Our Ginger is rediscovering his inner hunter. He was not waiting in the corridor outside the bedroom this morning, nor was he sitting by the cat food dishes for his breakfast, or asleep on a dining chair or in his current favourite cardboard box, or any of the other places where I'd expect to find him when I got up. I was rattled enough to make a quick tour round the garden looking for him, though looking for a cat that is not leaping forward to be found is a fairly futile exercise. Our Ginger did not come rushing up to greet me, but as I returned to the house I suddenly saw him there ahead of me, sauntering towards the front door from the direction of the concrete.
As soon as he had eaten some breakfast I heard the rattle of the cat flap as he went out again, and he stayed out patrolling the garden for most of the morning. Our Ginger is not normally a morning cat, and so much activity before lunchtime is almost unprecedented. This afternoon while we had our tea he sat staring fixedly into the prostrate yew outside the conservatory, and going through a great pantomime of trying to see around the yew to the far end of the lawn without being seen, though peering out from our vantage point inside the conservatory we couldn't see that anything was there, and presently Our Ginger came to the same conclusion, gave up and came and sat on our laps.

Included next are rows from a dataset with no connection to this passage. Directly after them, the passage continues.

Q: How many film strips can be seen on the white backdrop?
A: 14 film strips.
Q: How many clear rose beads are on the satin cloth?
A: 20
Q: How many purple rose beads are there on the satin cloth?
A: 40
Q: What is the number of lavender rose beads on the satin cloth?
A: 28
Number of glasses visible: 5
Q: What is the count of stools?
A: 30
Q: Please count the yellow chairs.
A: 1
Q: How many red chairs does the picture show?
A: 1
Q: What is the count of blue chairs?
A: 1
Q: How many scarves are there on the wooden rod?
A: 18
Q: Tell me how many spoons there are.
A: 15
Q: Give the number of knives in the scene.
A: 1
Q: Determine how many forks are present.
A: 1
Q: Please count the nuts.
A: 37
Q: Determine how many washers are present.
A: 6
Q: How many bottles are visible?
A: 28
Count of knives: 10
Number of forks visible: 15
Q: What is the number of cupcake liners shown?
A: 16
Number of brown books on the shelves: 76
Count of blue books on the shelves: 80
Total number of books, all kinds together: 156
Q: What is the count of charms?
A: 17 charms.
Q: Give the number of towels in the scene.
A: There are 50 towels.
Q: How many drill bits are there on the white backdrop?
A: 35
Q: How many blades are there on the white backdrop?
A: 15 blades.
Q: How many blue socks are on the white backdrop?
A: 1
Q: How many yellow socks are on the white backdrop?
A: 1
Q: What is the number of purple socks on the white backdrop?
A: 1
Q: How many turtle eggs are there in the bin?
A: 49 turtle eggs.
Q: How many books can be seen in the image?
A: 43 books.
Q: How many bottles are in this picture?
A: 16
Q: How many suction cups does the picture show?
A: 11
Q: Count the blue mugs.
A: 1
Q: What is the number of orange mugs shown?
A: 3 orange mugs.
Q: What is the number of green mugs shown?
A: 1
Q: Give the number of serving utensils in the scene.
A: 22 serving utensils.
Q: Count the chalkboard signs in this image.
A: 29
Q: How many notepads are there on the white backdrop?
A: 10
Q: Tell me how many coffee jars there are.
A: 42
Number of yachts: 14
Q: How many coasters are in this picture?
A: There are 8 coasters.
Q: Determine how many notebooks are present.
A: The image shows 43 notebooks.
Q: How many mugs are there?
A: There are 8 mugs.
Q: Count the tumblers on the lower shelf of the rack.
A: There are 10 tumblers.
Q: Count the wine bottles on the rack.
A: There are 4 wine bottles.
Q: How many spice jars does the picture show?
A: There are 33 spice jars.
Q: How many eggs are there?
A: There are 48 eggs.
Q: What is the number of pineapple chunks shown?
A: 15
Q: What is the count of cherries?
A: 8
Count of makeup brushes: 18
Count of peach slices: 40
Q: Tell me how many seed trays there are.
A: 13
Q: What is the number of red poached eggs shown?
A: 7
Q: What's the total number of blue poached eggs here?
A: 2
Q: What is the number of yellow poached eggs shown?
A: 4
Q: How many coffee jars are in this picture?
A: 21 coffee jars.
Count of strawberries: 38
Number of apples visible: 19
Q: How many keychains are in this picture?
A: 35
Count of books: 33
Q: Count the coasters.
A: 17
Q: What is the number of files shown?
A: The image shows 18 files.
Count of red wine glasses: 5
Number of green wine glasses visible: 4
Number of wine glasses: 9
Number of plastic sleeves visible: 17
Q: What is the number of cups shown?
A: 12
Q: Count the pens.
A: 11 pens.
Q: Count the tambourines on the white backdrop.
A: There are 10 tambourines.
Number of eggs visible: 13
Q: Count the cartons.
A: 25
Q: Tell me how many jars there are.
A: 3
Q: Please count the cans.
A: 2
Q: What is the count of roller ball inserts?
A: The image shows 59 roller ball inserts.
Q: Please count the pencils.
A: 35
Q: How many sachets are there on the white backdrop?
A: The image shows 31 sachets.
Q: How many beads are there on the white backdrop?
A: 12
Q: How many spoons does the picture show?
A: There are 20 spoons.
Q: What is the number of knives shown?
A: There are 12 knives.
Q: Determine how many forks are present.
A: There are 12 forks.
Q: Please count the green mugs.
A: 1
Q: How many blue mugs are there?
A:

I don't think he has actually caught anything today, but he is making a sterling effort. Meanwhile the Systems Administrator managed to knock off two young rabbits yesterday that were feeding on the top lawn and in the rose bed. My last wildlife camera footage of that bed showed up to two rabbits at the same time, but I don't know if it was the same two every time or if there are many more than two living in that part of the garden.
Over in the sloping bed that runs down the garden's southern boundary the rabbit situation is dire. Despite my best efforts with Grazers they have nibbled down whole patches of Viola odorata, chewed the top half off clumps of bulb foliage, and reduced the emerging leaves of the Omphalodes to stalks. No room in the house directly overlooks this bed, so the SA can't easily cover it with the air rifle. I have a nasty feeling that these might not be the same rabbits that have been making free in the rose bed, and if the SA can't shoot them then we are dependent on Our Ginger's efforts, unless we can think of something to bait the rabbit traps that will actually attract rabbits, while not appealing to birds.
Meanwhile, the great ginger hunter is now spark out, sprawled over the arm of my chair and snoring.